Directions for this task:
Down to the last line, the material below should be reproduced exactly.
──────── Records ────────
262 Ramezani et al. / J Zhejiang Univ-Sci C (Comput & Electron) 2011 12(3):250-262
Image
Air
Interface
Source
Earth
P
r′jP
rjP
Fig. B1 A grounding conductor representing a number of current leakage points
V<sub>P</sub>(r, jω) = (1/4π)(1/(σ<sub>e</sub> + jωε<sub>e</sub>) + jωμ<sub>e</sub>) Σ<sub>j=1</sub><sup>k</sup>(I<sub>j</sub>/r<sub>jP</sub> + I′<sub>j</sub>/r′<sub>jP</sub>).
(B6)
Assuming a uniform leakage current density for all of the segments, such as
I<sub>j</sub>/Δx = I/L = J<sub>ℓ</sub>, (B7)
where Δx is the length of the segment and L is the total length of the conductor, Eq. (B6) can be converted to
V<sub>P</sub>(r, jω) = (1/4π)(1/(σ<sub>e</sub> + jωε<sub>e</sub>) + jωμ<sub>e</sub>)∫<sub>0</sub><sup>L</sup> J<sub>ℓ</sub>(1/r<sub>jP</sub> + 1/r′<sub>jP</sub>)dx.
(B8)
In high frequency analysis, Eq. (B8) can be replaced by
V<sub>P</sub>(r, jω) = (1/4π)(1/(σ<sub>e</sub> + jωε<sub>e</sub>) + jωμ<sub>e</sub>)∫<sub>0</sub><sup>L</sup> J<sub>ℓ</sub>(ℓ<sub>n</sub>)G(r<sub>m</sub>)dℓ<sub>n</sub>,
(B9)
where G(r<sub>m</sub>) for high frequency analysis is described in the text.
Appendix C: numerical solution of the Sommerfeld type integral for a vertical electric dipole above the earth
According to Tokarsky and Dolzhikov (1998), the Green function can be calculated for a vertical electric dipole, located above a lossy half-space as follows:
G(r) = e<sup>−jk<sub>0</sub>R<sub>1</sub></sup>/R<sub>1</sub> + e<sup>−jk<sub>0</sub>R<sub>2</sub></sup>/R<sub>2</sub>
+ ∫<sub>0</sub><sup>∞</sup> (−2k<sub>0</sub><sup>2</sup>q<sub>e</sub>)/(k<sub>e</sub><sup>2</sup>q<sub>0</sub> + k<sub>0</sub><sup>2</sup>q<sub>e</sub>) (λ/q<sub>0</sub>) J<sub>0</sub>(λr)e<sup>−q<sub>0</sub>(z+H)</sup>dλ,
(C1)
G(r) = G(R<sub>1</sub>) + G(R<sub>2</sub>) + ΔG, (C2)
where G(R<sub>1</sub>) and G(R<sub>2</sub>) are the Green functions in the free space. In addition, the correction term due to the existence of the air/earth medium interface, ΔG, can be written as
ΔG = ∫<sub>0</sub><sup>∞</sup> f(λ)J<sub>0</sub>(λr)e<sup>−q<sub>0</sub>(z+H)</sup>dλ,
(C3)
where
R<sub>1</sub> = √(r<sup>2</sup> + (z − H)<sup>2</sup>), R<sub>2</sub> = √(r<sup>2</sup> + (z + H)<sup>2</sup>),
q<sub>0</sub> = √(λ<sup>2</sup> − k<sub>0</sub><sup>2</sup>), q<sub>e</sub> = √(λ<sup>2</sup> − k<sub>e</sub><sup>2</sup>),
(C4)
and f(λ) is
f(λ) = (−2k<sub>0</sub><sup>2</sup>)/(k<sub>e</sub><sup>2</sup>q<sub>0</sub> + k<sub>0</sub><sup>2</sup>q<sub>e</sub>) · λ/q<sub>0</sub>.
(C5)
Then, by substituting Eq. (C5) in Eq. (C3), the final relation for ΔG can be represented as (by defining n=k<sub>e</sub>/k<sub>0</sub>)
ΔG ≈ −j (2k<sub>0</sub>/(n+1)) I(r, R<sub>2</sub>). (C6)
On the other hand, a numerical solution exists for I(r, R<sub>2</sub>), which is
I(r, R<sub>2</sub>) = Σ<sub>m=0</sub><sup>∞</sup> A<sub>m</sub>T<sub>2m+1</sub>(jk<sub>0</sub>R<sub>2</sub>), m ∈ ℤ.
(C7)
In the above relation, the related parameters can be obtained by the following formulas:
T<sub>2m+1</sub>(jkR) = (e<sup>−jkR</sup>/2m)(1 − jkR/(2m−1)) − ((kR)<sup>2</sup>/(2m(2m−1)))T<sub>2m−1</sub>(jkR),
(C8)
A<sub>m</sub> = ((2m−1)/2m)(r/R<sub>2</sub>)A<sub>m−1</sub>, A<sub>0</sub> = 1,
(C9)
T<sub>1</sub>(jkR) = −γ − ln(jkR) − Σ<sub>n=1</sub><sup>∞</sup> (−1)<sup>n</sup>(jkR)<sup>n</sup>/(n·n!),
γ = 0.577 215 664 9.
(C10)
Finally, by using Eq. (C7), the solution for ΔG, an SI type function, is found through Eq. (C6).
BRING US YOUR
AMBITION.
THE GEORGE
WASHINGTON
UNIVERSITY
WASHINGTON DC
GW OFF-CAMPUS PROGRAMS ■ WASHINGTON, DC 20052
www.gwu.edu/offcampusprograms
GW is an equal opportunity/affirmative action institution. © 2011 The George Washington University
────────
Task output:
262 Ramezani et al. / J Zhejiang Univ-Sci C (Comput & Electron) 2011 12(3):250-262
Image
Air
Interface
Source
Earth
P
r′jP
rjP
Fig. B1 A grounding conductor representing a number of current leakage points
V<sub>P</sub>(r, jω) = (1/4π)(1/(σ<sub>e</sub> + jωε<sub>e</sub>) + jωμ<sub>e</sub>) Σ<sub>j=1</sub><sup>k</sup>(I<sub>j</sub>/r<sub>jP</sub> + I′<sub>j</sub>/r′<sub>jP</sub>).
(B6)
Assuming a uniform leakage current density for all of the segments, such as
I<sub>j</sub>/Δx = I/L = J<sub>ℓ</sub>, (B7)
where Δx is the length of the segment and L is the total length of the conductor, Eq. (B6) can be converted to
V<sub>P</sub>(r, jω) = (1/4π)(1/(σ<sub>e</sub> + jωε<sub>e</sub>) + jωμ<sub>e</sub>)∫<sub>0</sub><sup>L</sup> J<sub>ℓ</sub>(1/r<sub>jP</sub> + 1/r′<sub>jP</sub>)dx.
(B8)
In high frequency analysis, Eq. (B8) can be replaced by
V<sub>P</sub>(r, jω) = (1/4π)(1/(σ<sub>e</sub> + jωε<sub>e</sub>) + jωμ<sub>e</sub>)∫<sub>0</sub><sup>L</sup> J<sub>ℓ</sub>(ℓ<sub>n</sub>)G(r<sub>m</sub>)dℓ<sub>n</sub>,
(B9)
where G(r<sub>m</sub>) for high frequency analysis is described in the text.
Appendix C: numerical solution of the Sommerfeld type integral for a vertical electric dipole above the earth
According to Tokarsky and Dolzhikov (1998), the Green function can be calculated for a vertical electric dipole, located above a lossy half-space as follows:
G(r) = e<sup>−jk<sub>0</sub>R<sub>1</sub></sup>/R<sub>1</sub> + e<sup>−jk<sub>0</sub>R<sub>2</sub></sup>/R<sub>2</sub>
+ ∫<sub>0</sub><sup>∞</sup> (−2k<sub>0</sub><sup>2</sup>q<sub>e</sub>)/(k<sub>e</sub><sup>2</sup>q<sub>0</sub> + k<sub>0</sub><sup>2</sup>q<sub>e</sub>) (λ/q<sub>0</sub>) J<sub>0</sub>(λr)e<sup>−q<sub>0</sub>(z+H)</sup>dλ,
(C1)
G(r) = G(R<sub>1</sub>) + G(R<sub>2</sub>) + ΔG, (C2)
where G(R<sub>1</sub>) and G(R<sub>2</sub>) are the Green functions in the free space. In addition, the correction term due to the existence of the air/earth medium interface, ΔG, can be written as
ΔG = ∫<sub>0</sub><sup>∞</sup> f(λ)J<sub>0</sub>(λr)e<sup>−q<sub>0</sub>(z+H)</sup>dλ,
(C3)
where
R<sub>1</sub> = √(r<sup>2</sup> + (z − H)<sup>2</sup>), R<sub>2</sub> = √(r<sup>2</sup> + (z + H)<sup>2</sup>),
q<sub>0</sub> = √(λ<sup>2</sup> − k<sub>0</sub><sup>2</sup>), q<sub>e</sub> = √(λ<sup>2</sup> − k<sub>e</sub><sup>2</sup>),
(C4)
and f(λ) is
f(λ) = (−2k<sub>0</sub><sup>2</sup>)/(k<sub>e</sub><sup>2</sup>q<sub>0</sub> + k<sub>0</sub><sup>2</sup>q<sub>e</sub>) · λ/q<sub>0</sub>.
(C5)
Then, by substituting Eq. (C5) in Eq. (C3), the final relation for ΔG can be represented as (by defining n=k<sub>e</sub>/k<sub>0</sub>)
ΔG ≈ −j (2k<sub>0</sub>/(n+1)) I(r, R<sub>2</sub>). (C6)
On the other hand, a numerical solution exists for I(r, R<sub>2</sub>), which is
I(r, R<sub>2</sub>) = Σ<sub>m=0</sub><sup>∞</sup> A<sub>m</sub>T<sub>2m+1</sub>(jk<sub>0</sub>R<sub>2</sub>), m ∈ ℤ.
(C7)
In the above relation, the related parameters can be obtained by the following formulas:
T<sub>2m+1</sub>(jkR) = (e<sup>−jkR</sup>/2m)(1 − jkR/(2m−1)) − ((kR)<sup>2</sup>/(2m(2m−1)))T<sub>2m−1</sub>(jkR),
(C8)
A<sub>m</sub> = ((2m−1)/2m)(r/R<sub>2</sub>)A<sub>m−1</sub>, A<sub>0</sub> = 1,
(C9)
T<sub>1</sub>(jkR) = −γ − ln(jkR) − Σ<sub>n=1</sub><sup>∞</sup> (−1)<sup>n</sup>(jkR)<sup>n</sup>/(n·n!),
γ = 0.577 215 664 9.
(C10)
Finally, by using Eq. (C7), the solution for ΔG, an SI type function, is found through Eq. (C6).
BRING US YOUR
AMBITION.
THE GEORGE
WASHINGTON
UNIVERSITY
WASHINGTON DC
GW OFF-CAMPUS PROGRAMS ■ WASHINGTON, DC 20052
www.gwu.edu/offcampusprograms
GW is an equal opportunity/affirmative action institution. © 2011 The George Washington University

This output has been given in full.